◆ **What to do**:
**a)** In the passage about tariff refunds, what bill number was given to the measure the Senate Democrats introduced on February 24?
**b)** Carry on the passage about tariff refunds from where it stops.

◆ **Selected passage**:
::::

Trade — On February 24, a group of more than 20 Senate Democrats including Finance Committee Ranking Member Wyden introduced their bill (S. 3905) to provide for the refund of duties imposed under the International Emergency Economic Powers Act (IEEPA), following the February 20 Supreme Court ruling that IEEPA does not provide authority to impose tariffs. "The Tariff Refund Act of 2026 would ensure that U.S. Customs and Border Protection (CBP) completes the payment of refunds quickly and prioritizes the interests of small businesses in that process," according to a news release.

The February 20 SCOTUS decision does not address next steps in terms of how companies who have paid the tariffs might recoup them. Justice Kavanaugh, in his dissenting opinion, criticized the majority on this point: "[t]he Court's decision is likely to generate other serious practical consequences in the near term. One issue will be refunds. Refunds of billions of dollars would have significant consequences for the U. S. Treasury. The Court says nothing today about whether, and if so how, the Government should go about returning the billions of dollars that it has collected from importers. But that process is likely to be a 'mess,' as was acknowledged at oral argument."

::::

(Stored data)
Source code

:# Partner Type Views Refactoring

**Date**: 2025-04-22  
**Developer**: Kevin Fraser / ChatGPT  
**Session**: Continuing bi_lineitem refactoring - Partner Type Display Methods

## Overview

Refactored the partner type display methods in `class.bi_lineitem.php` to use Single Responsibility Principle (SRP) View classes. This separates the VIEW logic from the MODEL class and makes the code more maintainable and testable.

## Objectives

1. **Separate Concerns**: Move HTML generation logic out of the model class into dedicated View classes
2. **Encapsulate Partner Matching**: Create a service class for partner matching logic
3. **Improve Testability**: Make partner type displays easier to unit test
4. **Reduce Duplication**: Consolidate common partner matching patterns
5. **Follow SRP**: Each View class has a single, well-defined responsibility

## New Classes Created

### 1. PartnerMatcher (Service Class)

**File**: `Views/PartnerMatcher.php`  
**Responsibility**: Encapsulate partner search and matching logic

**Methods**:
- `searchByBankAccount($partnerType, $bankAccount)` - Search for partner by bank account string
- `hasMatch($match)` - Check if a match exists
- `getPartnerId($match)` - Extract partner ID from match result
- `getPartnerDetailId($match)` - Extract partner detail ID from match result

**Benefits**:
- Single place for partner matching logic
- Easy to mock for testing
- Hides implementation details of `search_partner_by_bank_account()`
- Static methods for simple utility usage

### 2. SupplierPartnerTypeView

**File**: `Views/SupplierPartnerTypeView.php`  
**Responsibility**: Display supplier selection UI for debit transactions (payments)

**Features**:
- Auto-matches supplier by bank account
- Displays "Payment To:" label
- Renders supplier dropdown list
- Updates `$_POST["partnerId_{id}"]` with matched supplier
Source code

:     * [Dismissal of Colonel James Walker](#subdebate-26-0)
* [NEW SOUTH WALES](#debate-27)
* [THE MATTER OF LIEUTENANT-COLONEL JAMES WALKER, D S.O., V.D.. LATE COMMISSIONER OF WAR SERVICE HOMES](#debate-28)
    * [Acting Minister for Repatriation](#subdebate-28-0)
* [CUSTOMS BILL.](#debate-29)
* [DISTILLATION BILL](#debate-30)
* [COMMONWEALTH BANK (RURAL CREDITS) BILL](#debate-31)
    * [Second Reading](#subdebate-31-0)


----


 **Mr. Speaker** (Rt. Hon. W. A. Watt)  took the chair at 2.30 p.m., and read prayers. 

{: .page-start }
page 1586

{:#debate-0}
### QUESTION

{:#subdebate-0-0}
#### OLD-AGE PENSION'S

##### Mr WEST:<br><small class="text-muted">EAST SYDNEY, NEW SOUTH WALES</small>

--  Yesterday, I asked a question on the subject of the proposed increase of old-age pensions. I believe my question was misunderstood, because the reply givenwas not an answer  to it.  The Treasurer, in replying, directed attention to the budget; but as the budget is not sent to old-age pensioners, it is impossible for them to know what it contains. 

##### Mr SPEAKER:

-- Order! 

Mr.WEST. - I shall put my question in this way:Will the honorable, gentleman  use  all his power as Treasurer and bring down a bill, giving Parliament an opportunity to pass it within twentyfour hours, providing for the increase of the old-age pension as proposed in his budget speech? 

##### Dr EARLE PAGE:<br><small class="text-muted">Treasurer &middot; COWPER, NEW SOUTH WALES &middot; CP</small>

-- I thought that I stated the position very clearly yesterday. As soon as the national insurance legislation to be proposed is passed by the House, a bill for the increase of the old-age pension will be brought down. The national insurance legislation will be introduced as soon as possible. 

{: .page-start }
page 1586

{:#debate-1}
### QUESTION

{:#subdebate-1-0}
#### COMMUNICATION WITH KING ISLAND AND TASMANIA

::::

◆ **Responses**:
**a)** S. 3905

**b)**
An editorial in the February 26 Washington Post, "Tariff Refunds are the Only Way," referenced Justice Kavanaugh's comments and said, "The government doesn't need to make the process more complex than it needs to be. Forcing every harmed business to sue to get its money back, which appears to be the plan at this point, is legally unnecessary."

Housing — The Senate took the first step toward consideration of a bipartisan housing bill Thursday, as Majority Leader Thune filed cloture on the House-passed housing bill, the Housing for the 21st Century Act (HR 6644), with a vote set for Monday (March 2). The Senate has its own bill, the ROAD to Housing Act (S. 2651), which passed the Banking Committee unanimously in July and later was added to the Senate's version of the annual defense authorization bill (NDAA) by unanimous consent. House Republicans, however, rejected including the bill in the final NDAA agreement in December, as Financial Services Committee Chairman French Hill (R-AR) said he wanted the House to pass its own version first and then enter into a bicameral negotiation. The House later passed its housing bill on February 9 by an overwhelming vote of 390-9.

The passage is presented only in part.